Israel fue acusado ayer de negar un acceso suficiente al agua corriente tanto a los habitantes de la Franja de Gaza como a los de Cisjordania mediante medidas discriminatorias que les aseguran a los judíos una cantidad de agua cuatro veces mayor que la que consumen los palestinos.

El informe, realizado por Amnesty International, describe la situación de miles de familias palestinas que luchan sin éxito para conseguir la cantidad de agua suficiente para beber, asearse y trabajar la tierra; los israelíes, mientras tanto, señala el estudio, incluyendo a las familias de colonos residentes en los asentamientos de Cisjordania, disfrutan de cantidades suficientes para uso personal, agricultura, riego de jardines e incluso llenar decenas de piletas de natación al interior de las colonias.

Amnesty precisa que los aproximadamente 450 mil colonos que se establecieron en Cisjordania y Jerusalén oriental desde la Guerra de los Seis Días, en 1967, consumen tanta o más agua que los 2,3 millones de palestinos que viven en el mismo territorio.

La organización detalla, también, que, en promedio, los palestinos consumen unos 70 litros de agua por día per cápita, lejos de los 100 recomendados por la Organización Mundial de la Salud y lejísimo de los 300 litros consumidos en promedio por los residentes israelíes.

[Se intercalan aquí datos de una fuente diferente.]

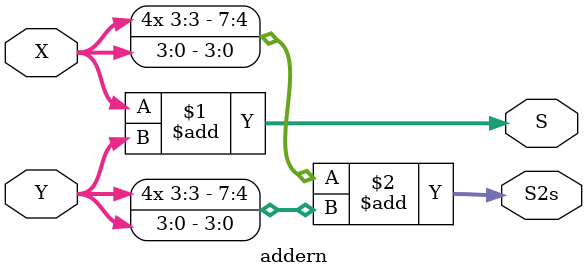
<source format=v>
module addern (X, Y, S, S2s);
  parameter n = 4;
  input [n-1:0] X, Y;
  output [2*n-1:0] S, S2s;	
	
  assign  S = X + Y,
          S2s = {{n{X[n-1]}}, X} + {{n{Y[n-1]}}, Y};

endmodule

</source>
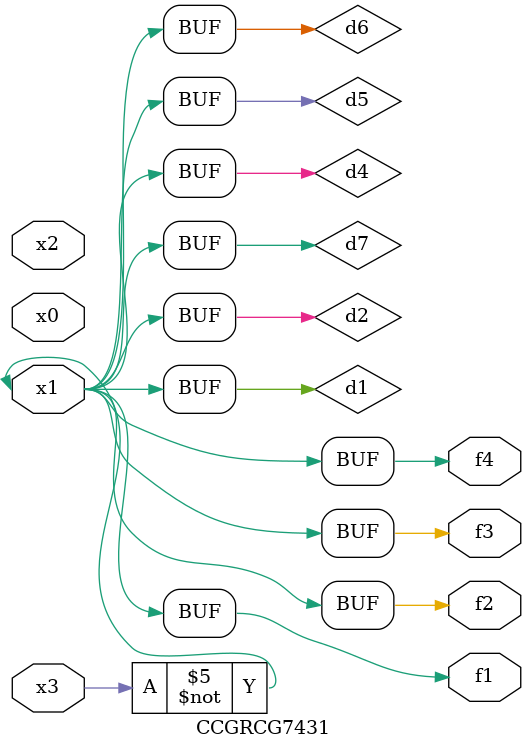
<source format=v>
module CCGRCG7431(
	input x0, x1, x2, x3,
	output f1, f2, f3, f4
);

	wire d1, d2, d3, d4, d5, d6, d7;

	not (d1, x3);
	buf (d2, x1);
	xnor (d3, d1, d2);
	nor (d4, d1);
	buf (d5, d1, d2);
	buf (d6, d4, d5);
	nand (d7, d4);
	assign f1 = d6;
	assign f2 = d7;
	assign f3 = d6;
	assign f4 = d6;
endmodule

</source>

El reporte denuncia, a su vez, que entre 180 mil y 200 mil palestinos residentes en comunidades rurales –en especial al interior de la denominada Area C, bajo control israelí, que abarca cerca del 60 por ciento del territorio– no tienen ningún acceso a agua corriente. De acuerdo con Amnesty, el ejército israelí incluso les impide a estos habitantes almacenar agua de lluvia, destruyéndoles y confiscándoles cisternas y tanques.

La investigación señala, al mismo tiempo, la distribución inequitativa del agua proveniente de un acuífero de montaña situado en Cisjordania, principal fuente de abastecimiento de las dos comunidades y de la cual Israel obtiene el 80 por ciento de su consumo. El informe también detalla cómo, luego de que tanto Líbano como Siria, Jordania e Israel se abastecen del agua del río Jordán, no queda nada para los palestinos.

El reporte, no obstante, se muestra crítico en cuanto a la administración del agua hecha en el pasado por la Autoridad Nacional Palestina y remarca que, muchas veces, los donantes internacionales carecen de cualquier tipo de coordinación cuando se trata de financiar proyectos relacionados con el abastecimiento de agua para los territorios ocupados. Pero el argumento central del informe apunta a las restricciones impuestas por las autoridades israelíes y sus continuas negativas a otorgar permisos a los palestinos para hacer pozos y otras instalaciones.

Si los Acuerdos de Oslo de mediados de los años 1990 consagraban una utilización desigual del recurso, el informe señala que, desde entonces, la situación tendió a empeorar. Y, en lugar de exigir un cese a las restricciones, los donantes internacionales –entre ellos los gobiernos de Estados Unidos y Alemania– se limitan a destinar cantidades inmensas de dinero para proyectos de corto plazo y reparar daños causados por bombardeos israelíes.

El reporte señala que, en Gaza, entre un 90 y un 95 por ciento del agua del acuífero subterráneo que se encuentra en la costa del territorio y que habitualmente cubrió las necesidades de la población, hoy no es apta para el consumo humano. La investigación agrega que la negativa de Israel a permitir la exportación de agua desde Cisjordania a Gaza, a la que se suma el bloqueo al ingreso de materiales de construcción e infraestructura a la Franja, llevó a que todo el sistema de cloacas del territorio palestino esté "al borde del colapso".

Donatella Rovera, autora del informe de Amnesty, hizo un llamado a Israel para que levante todas las restricciones y explicó que a los palestinos sólo se les permite utilizar "una mínima fracción de recursos que son compartidos y se encuentran en su mayoría en Cisjordania", en tanto que "las ilegales colonias israelíes disfrutan de un abastecimiento virtualmente ilimitado".

Según la Autoridad Israelí de Agua, el informe es "parcial e incorrecto", y el gobierno de Tel Aviv "ha cumplido con todos los objetivos establecidos en los Acuerdos de Oslo, en tanto los palestinos manejaron sus recursos de modo ineficiente". A su vez, la oficina pública del Estado judío rechazó las cifras del informe y precisó que la cantidad de litros consumidos por un israelí y por un palestino eran de 408 y 287 litros, respectivamente.